TEXTE FOURNI:
★ ★ ★ ★ ★ ★ ★

L’ÉCOLE COMME REPRODUCTEUR DES INÉGALITÉS SOCIALES ?

Depuis la création des premières universités, la fréquentation des écoles supérieures a toujours été réservée aux classes aisées. Les milieux paysans ou les milieux ouvriers par exemple ont toujours rencontré des difficultés sociales, économiques et culturelles pour accéder à ces études. Avec l’essor de l’après-guerre et tout au long des années ’50 et ’60 le nombre d’étudiantes a sensiblement augmenté, dans un phénomène indéniable de massification. Malgré cela, la représentation sociale n’a pas évolué, les classes bourgeoises étant toujours sur-représentées. Encore aujourd’hui, le fait de provenir d’une famille de cadres ou de professions libérales facilite l’accès aux études et leur bon déroulement.

Cette constatation confirme que la massification, n’est pas le résultat d’un processus de démocratisation, notamment en ce qui concerne l’accès à l’éducation. L’accès indiscriminé des classes sociales et de genre est-il forcément lié à l’application d’un système politique démocratique ? Aucune des mesures proposées par les gouvernements, de droite ou de gauches quels qu’ils soient, n’a jamais réellement visé à une démocratisation totale de l’accès aux études. En outre le phénomène de massification semble très lié à la transformation des modes de production (passage du secondaire au tertiaire). L’introduction de taxes d’admission ou encore la réduction des financements pour le système de bourses n’ont fait que rendre la situation toujours plus inacceptable.

★ ★ ★ ★ ★ ★ ★

DONNÉES FOURNIES:
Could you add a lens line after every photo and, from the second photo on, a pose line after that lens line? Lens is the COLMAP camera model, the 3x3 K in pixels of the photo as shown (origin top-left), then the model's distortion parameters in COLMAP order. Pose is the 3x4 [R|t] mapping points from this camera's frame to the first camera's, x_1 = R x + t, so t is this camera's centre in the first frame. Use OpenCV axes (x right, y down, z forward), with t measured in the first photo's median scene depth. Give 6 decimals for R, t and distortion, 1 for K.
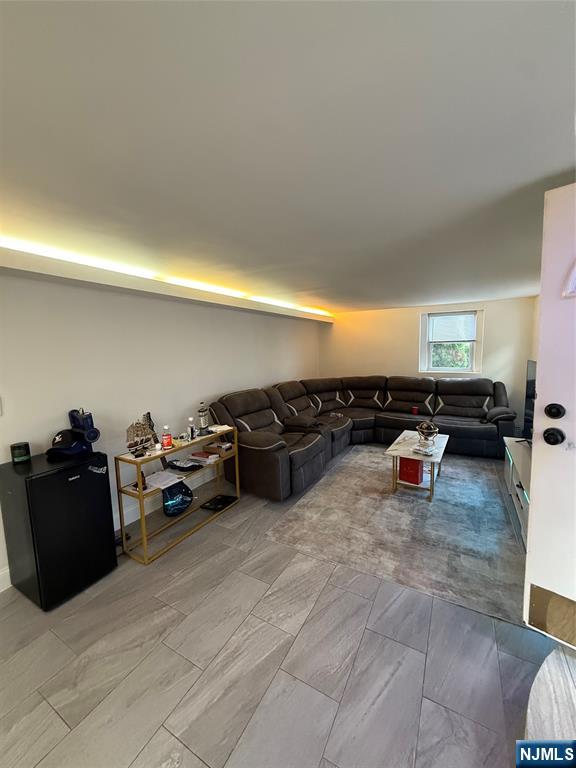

★ ★ ★ ★ ★ ★ ★

D'après le texte sur l'école et les inégalités sociales, à quoi le phénomène de massification semble-t-il très lié ?

À la transformation des modes de production, c'est-à-dire au passage du secondaire au tertiaire.